You know with so much going on with the intense legal attacks I've suffered this year and financial havoc it's caused, I've had to try and stay strong and above the cruelty that's been put upon me which has in turn affected my family and my children specifically.

During this time I've been trying to do my part.  From all I've learned and known for years from my church that I must forgive those that persecute me falsely, to simply moving on with my life. 

Many of you that live in Delaware and are close to me know all too well that I've handled a lot of injustice with dignity and grace.   While there have been times it's been tough, I've learned as this year has passed by that ignoring the cruelty and muting the heartbreak does actually work and has made me stronger as this year has passed.  In the worst of times I've found outlets to keep me distracted from the lies made about me and the cruelty I've been a further victim of.   Many of you are reading this going?  What?  Oh... believe me... Oprah would have a field day with my life if I opened it all up here.  But I don't and won't.  Not just because of my children, but because I have more pride than that.

So let me get to what I wanted to get to.  You see, one man can't do it alone.  I've found during this year of my life who my real friends are.  That is something I never really thought I'd have to question and I haven't, yet I have in fact learned what real friendship is made of.  
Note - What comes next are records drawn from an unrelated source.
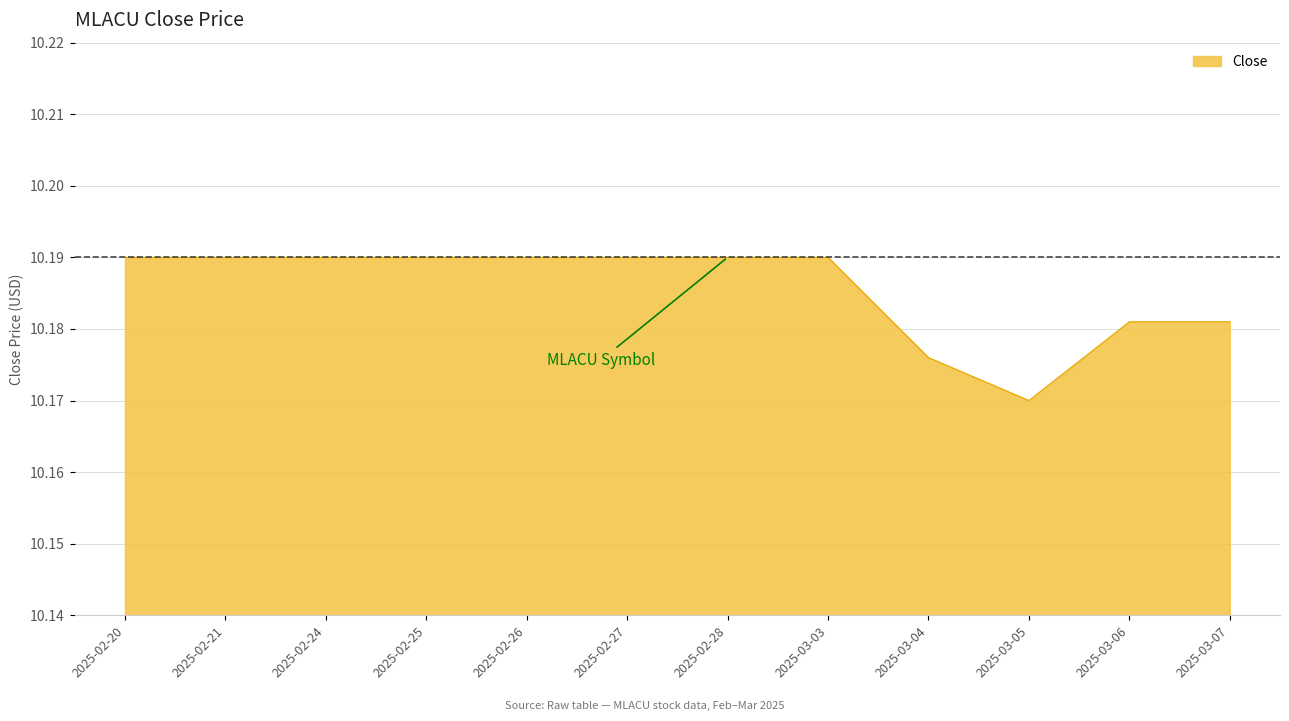

Which has a higher value, 2025-02-20 or 2025-03-07?

2025-02-20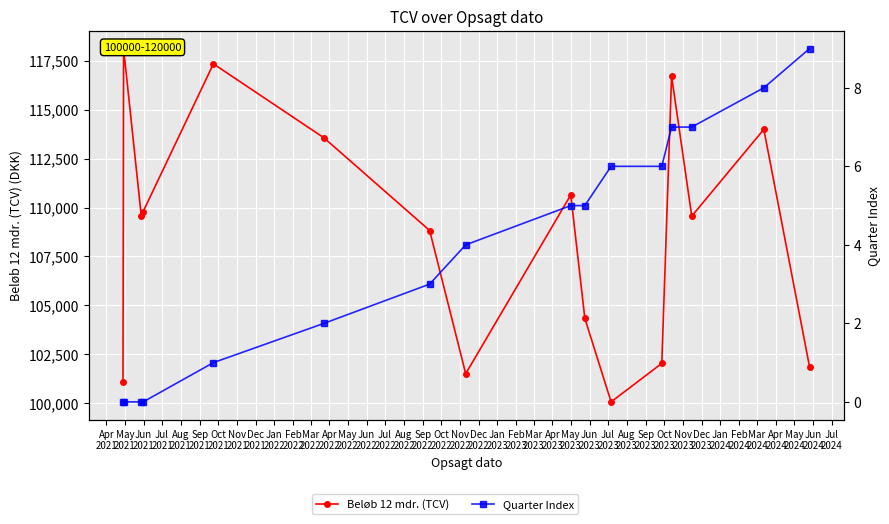

True or false: Quarter Index and Beløb 12 mdr. (TCV) intersect in this chart.

False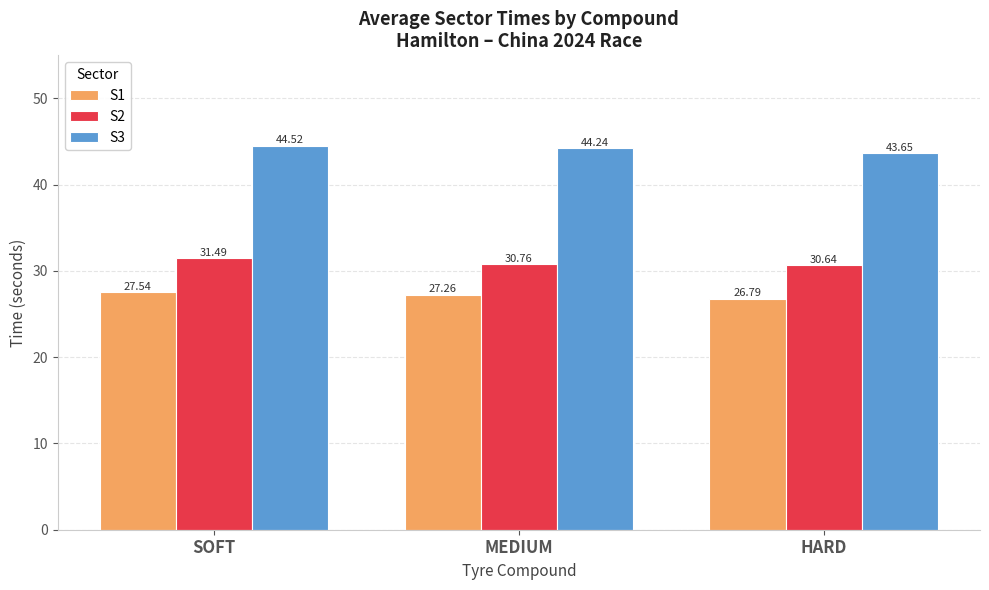

What is the value of the S3 bar at the 3rd from the left?

43.7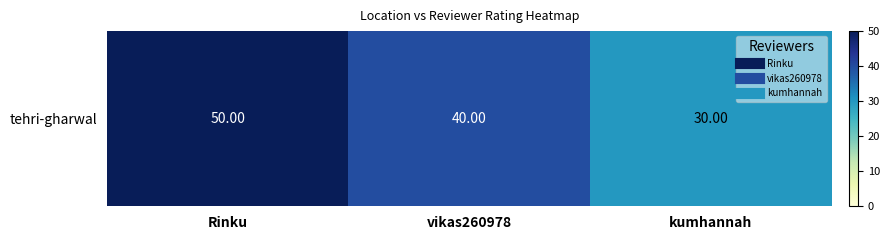

The value at vikas260978 is 69. True or false?

False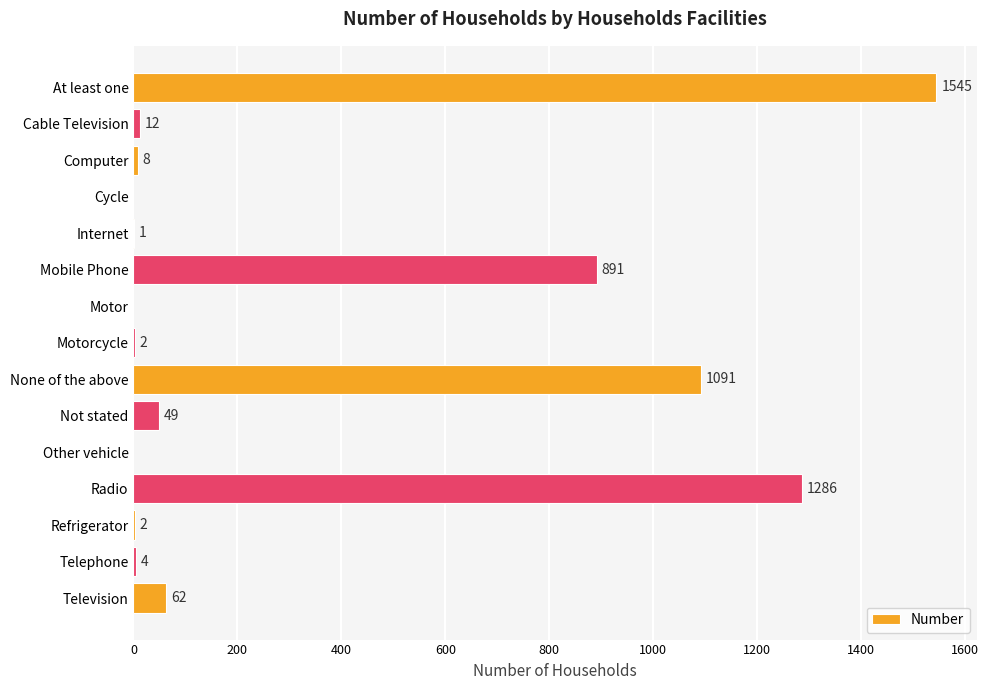

True or false: the data shows 8 at Computer.

True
So right now I want to thank so many of you for helping me.   There are people I've had to swear secrecy to that I'd love to openly thank.  There are friends like Josie that have not only been the most beautiful people inside and out to me, but to my children.   They too deserve a break from the hardship they've been a victim of.    There are friends here in Delaware that have found everyway possible to help me.  There have been total strangers from all over this country and even one from of all places Sevastopol Ukraine to offer me their support.   There are people that I don't know because they insist on remaining anonymous and there are friends that have just happened to read an article here on how to bake pretzels or what-have-you and stayed in touch to offer me friendship and advice.   There are people that have come into my life from all the new activities I participated in this year, I won't detail them thank you.  There are people from various churches that have helped me through this ordeal, there are doctors, lawyers, and the list goes on.  It's a list that I'd love to be specific about and list every person but I've seen that the more I say here, the more I'm attacked. 

So in the end, all I really want to do is somehow express the gratitude to those of you that have helped in every way, small and large.  And no matter how much or how little help you have been able to provide me, I know your hearts have been in the right place.  You are friends.   I thank you all for believing in me as a father (and husband) and knowing who I am despite the things that have happened to me.  One day this will be over.  

You will have all moved on with life, and hopefully my children will be assured a childhood where they grow up together.  It's all I ever wanted when I learned that my own personal love life was no more.  I do believe that a day is coming soon where all the truth of what I am as a father and all the truth of  things I can't reveal here will be told and finally the nonsense will end.  Finally I can go back to doing what I have been doing for 10 years, and that is be a father that has no distractions.  

But right now is a time I want to give you all thanks.  Please know if you have been in touch with me, and those of you that helped in ways I can't discuss openly then this thanks is for you.  God will keep the light on in heaven for you.